A redrepresenta a redução de um valor de R$4 no piso salarial e foi motivada pela expectativa de que a inflação deste ano fique abaixo do projetado inicialmente.
Se confirmada, a nova estimativa representará um aumento de 7,18% em relação ao salário mínimo atual, que é de R$1.518. O cálculo segue a política de valorização do mínimo, que garante reajustes acima da inflação, combinando correção pelo Índice Nacional de Preços ao Consumidor (INPC) e crescimento do Produto Interno Bruto (PIB) de dois anos antes.
O valor definitivo do salário mínimo será conhecido no dia 10 de dezembro, quando o Índice Nacional de Preços ao Consumidor (INPC) de novembro for divulgado.
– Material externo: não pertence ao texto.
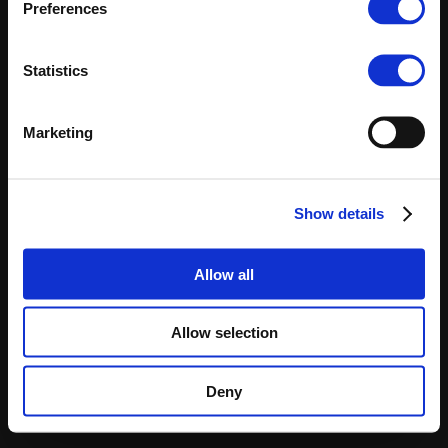
Preferences
Statistics
Marketing
Show details
Allow all
Allow selection
Deny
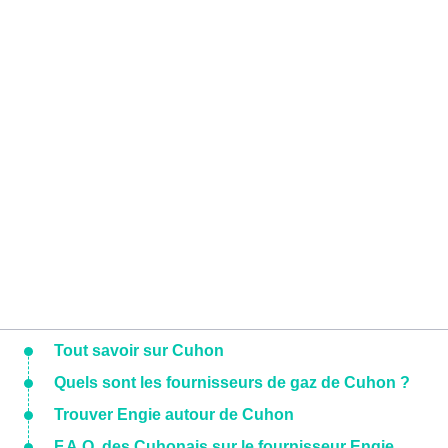
Tout savoir sur Cuhon
Quels sont les fournisseurs de gaz de Cuhon ?
Trouver Engie autour de Cuhon
F.A.Q. des Cuhonais sur le fournisseur Engie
Esse índice vai servir como base para a correção do piso salarial e definirá o aumento oficial que será aplicado no próximo ano.
A ministra do Planejamento e Orçamento, Simone Tebet, comunicou a revisão dos parâmetros ao presidente da Comissão Mista de Orçamento (CMO), senador Efraim Filho. A atualização integra o projeto de Lei Orçamentária Anual (PLOA) de 2026, que foi enviado ao Congresso em agosto deste ano.
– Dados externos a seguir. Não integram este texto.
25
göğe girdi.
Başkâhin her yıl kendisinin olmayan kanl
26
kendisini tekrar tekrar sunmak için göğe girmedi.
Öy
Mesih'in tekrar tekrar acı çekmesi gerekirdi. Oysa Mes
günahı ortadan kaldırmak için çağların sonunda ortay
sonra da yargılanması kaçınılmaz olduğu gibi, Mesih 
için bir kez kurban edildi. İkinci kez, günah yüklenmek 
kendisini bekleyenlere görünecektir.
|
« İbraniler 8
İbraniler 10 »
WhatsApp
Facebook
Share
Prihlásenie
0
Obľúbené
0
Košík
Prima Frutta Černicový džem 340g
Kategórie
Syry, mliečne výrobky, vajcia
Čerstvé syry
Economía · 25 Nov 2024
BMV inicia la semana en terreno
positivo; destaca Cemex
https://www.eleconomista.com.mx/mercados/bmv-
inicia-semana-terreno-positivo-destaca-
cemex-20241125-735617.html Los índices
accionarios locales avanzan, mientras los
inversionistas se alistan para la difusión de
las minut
Nas projeções para os anos seguintes, o governo estima o salário mínimo em R$1.721 em 2027 (ante R$ 1.725 previstos inicialmente), R$1.819 em 2028 (contra R$1.823) e R$1.903 em 2029 (abaixo dos R$1.908 previstos originalmente). A revisão reflete ajustes nos parâmetros de inflação e crescimento econômico utilizados pelo governo.
O salário mínimo é referência para diversas despesas obrigatórias do Executivo, incluindo aposentadorias do INSS e o Benefício de Prestação Continuada (BPC), destinado a idosos e pessoas com deficiência de baixa renda. A correção dele impacta diretamente essas despesas e interfere no planejamento orçamentário do governo.
A política de valorização do mínimo considera o INPC acumulado em 12 meses até novembro do ano anterior e a variação do PIB de dois anos antes. No caso do reajuste de 2026, o PIB de 2024, que cresceu 3,4% segundo o IBGE, será incorporado de forma limitada, com ganho real de até 2,5%.
Essa limitação foi adotada para conter o crescimento acelerado de gastos obrigatórios, como aposentadorias e pensões do INSS, evitando pressões sobre despesas discricionárias, como custeio e investimentos. O objetivo é preservar a sustentabilidade da regra fiscal do país, garantindo equilíbrio entre reajuste do mínimo e responsabilidade fiscal.